When most people speak of laws or "the law" as an entity, they are probably referring to civil laws. In contrast to common or case laws, civil laws come from a country or region's constitution or another type of legal document or code. The advantages of civil law are that these laws are typically clearer, more binding, and simpler to understand. Because they do not change as much as common law and are not as arbitrary (in other words, they are not decided upon by judges), they are more predictable.
The disadvantage of civil law in practice is that there is sometimes little wiggle room for judges to offer their judgment. This law also may not work well when the law itself does not apply well to the situation that is being determined in court. Countries that use civil law for the majority of their practice include Japan, China, Germany, and France. Interestingly, Louisiana follows many more civil law tenets than other states due to its French heritage.
Similarities Between Common Law and Civil Law
You may be thinking that one system of law works better than the other, or you might even have a preference based on the country you live in. Most countries actually use a combination of these features even though they may subscribe to common or civil law in general. There are three main similarities between these two systems of law.
1. Both Systems Look to the Law as the Ultimate Judge
Without any type of law, anarchy would prevail. These laws, whether set by a judge's ruling in a specific case or held as an absolute, are our guidelines for living. Often, they encourage good behavior and prevent society from falling into disarray. Common law and civil law proponents both like to remind the public that the authority of the law, whichever type it may be, is a positive force in modern society.
2. Both Systems Value the Hard Work of Lawyers
Regardless of the type of law a country practices, lawyers still have large roles to play in the proceedings. In civil law countries, they are more like researchers or investigators who examine facts and question witnesses. In common law countries, they take a more active role in questioning the witnesses themselves in front of a jury and a judge.
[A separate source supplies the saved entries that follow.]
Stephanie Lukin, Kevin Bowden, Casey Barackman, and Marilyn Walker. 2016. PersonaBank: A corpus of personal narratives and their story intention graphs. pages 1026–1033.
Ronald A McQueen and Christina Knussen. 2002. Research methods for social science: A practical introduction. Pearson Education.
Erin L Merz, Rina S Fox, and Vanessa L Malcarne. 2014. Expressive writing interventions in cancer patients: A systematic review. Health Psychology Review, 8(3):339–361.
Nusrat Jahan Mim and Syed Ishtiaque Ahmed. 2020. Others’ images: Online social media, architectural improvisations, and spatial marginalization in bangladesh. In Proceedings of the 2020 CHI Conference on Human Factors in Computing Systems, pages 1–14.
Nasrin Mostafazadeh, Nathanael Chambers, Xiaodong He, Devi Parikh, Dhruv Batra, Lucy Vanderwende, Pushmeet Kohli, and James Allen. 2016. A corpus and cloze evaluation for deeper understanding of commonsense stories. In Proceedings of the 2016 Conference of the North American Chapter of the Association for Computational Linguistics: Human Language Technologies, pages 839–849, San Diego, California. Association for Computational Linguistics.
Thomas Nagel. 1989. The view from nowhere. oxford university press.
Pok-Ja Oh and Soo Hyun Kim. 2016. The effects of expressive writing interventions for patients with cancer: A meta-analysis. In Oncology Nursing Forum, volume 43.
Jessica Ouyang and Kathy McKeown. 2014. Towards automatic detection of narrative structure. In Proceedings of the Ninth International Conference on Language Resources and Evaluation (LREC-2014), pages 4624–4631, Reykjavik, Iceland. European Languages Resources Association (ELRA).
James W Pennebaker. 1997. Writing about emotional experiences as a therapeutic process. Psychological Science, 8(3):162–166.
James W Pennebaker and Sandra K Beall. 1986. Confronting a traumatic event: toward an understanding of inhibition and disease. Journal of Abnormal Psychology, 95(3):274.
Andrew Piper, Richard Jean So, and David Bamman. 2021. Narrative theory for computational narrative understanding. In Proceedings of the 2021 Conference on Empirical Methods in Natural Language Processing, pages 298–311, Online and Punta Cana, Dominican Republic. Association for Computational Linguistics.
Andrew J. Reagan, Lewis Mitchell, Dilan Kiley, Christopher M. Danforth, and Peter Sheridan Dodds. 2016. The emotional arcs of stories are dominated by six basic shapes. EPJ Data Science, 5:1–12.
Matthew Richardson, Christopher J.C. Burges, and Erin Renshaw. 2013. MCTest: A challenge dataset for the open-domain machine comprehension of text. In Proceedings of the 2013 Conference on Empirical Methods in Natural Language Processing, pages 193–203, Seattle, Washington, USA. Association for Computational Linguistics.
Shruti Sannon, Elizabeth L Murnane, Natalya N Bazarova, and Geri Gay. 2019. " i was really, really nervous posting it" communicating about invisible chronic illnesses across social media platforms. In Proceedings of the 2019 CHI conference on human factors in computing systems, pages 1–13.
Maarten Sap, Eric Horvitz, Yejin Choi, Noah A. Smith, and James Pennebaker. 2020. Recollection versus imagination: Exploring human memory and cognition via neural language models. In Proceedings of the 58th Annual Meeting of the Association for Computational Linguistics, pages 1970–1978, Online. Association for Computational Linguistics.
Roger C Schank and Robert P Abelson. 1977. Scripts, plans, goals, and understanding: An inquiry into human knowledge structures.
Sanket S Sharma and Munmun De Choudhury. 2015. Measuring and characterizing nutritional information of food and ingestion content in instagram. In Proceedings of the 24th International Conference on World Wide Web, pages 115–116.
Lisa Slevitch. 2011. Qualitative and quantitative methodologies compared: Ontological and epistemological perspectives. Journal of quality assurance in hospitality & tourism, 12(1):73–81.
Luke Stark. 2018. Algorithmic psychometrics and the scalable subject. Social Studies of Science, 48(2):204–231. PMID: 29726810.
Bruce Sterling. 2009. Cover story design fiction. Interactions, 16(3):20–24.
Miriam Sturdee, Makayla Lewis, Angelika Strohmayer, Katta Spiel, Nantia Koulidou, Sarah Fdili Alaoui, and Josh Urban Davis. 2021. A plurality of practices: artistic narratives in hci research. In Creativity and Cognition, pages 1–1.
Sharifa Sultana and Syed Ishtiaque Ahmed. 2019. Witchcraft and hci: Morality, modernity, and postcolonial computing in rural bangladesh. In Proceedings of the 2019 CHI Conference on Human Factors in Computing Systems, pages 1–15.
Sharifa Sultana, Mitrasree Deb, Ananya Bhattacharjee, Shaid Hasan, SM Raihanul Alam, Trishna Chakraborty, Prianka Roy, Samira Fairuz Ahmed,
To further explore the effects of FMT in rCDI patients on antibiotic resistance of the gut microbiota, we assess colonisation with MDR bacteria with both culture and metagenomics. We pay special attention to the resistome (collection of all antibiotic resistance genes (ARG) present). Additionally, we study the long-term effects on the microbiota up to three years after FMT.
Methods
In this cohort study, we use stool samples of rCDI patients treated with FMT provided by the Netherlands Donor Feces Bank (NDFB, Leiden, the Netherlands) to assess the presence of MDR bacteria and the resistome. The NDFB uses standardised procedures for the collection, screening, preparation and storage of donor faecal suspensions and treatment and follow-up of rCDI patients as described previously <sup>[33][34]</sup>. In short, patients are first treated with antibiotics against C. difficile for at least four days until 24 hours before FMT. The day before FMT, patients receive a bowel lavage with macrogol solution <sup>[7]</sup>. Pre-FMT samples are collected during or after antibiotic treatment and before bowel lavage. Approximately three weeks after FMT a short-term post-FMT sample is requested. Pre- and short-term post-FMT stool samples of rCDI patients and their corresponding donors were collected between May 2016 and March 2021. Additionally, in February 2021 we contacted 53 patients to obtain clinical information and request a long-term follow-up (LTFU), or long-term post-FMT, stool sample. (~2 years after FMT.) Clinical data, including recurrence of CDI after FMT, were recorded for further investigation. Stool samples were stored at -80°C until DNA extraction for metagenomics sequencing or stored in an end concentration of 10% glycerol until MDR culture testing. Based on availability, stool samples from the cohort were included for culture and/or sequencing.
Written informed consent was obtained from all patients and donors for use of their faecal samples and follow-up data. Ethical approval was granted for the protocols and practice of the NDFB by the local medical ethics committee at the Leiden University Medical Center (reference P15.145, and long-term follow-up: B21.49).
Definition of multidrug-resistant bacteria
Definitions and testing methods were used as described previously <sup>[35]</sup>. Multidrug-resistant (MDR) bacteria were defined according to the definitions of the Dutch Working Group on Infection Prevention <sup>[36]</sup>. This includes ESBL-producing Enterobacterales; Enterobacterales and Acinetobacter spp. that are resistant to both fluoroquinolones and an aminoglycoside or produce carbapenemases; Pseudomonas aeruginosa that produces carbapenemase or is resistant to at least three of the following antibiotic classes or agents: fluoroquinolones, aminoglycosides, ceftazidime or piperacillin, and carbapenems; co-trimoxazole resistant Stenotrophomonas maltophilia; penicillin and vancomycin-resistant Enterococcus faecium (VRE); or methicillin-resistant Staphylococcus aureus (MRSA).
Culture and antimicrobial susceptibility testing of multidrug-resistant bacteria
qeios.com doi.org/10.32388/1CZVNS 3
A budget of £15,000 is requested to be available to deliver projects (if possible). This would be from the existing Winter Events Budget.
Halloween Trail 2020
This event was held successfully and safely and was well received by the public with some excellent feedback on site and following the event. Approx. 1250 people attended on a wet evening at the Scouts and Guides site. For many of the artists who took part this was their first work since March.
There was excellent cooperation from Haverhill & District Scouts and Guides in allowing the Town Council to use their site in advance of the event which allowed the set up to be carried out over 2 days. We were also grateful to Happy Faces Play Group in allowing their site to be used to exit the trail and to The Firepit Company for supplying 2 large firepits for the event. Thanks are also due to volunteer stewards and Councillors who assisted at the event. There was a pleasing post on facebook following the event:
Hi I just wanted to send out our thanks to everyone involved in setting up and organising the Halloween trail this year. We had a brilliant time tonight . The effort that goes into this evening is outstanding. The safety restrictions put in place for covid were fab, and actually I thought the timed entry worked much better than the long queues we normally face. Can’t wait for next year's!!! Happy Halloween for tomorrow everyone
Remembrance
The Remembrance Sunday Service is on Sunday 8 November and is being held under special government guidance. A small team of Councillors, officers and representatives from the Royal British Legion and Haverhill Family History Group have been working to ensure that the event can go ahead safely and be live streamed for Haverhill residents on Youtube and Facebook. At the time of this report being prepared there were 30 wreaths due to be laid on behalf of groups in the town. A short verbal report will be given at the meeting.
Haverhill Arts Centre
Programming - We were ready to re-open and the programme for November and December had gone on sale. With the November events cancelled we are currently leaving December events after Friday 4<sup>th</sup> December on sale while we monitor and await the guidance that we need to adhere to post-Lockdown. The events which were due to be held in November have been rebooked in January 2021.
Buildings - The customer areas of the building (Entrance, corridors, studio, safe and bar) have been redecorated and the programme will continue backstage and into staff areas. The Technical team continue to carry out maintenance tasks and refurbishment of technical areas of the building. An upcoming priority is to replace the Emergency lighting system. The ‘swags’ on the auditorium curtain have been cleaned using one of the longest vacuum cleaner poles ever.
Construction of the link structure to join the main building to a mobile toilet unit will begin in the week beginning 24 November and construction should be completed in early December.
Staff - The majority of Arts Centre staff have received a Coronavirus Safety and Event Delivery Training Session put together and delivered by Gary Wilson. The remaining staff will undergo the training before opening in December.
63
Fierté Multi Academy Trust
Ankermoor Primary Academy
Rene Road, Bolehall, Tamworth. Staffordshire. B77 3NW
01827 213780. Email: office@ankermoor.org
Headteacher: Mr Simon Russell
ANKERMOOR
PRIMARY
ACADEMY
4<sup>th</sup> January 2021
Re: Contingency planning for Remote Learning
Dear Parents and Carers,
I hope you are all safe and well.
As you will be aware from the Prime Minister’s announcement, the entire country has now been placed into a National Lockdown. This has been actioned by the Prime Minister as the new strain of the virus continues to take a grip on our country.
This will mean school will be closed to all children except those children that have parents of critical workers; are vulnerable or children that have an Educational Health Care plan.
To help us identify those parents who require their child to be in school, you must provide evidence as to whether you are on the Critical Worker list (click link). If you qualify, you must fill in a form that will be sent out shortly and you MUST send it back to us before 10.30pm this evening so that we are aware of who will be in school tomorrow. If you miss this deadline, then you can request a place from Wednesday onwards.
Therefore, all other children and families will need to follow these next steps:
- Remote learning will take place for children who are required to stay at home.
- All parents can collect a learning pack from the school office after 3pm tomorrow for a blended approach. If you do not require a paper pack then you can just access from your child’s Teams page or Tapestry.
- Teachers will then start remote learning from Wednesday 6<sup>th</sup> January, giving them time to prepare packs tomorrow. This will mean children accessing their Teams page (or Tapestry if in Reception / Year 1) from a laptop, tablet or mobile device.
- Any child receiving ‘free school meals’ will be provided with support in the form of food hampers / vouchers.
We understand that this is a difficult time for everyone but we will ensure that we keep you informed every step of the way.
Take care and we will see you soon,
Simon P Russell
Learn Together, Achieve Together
3. Both Systems May Be Used on the Same Cases
Some countries are very strict in how they interpret the law — but in others, such as the United States, there is room for both civil and common law to shine. Civil law is often used when contracts are involved and the case involves marriage, medical malpractice, or business fraud. Common law may fill the gaps in these cases if there is a trial for a specific person who harmed another person or committed wrongdoing. In other words, the judge may decide the fate of someone who murdered another person (using common law) in the midst of determining the fate of the companies involved in a white-collar crime case (using civil law).
Does Common Law Override Case Law?
As these two terms usually refer to the same legal rules (laws that are ultimately decided by judges), no, common law does not override case law. Cases are used to determine precedents for common law. Civil law can and does, however, override common or case law if the country mostly uses civil law to make judicial decisions.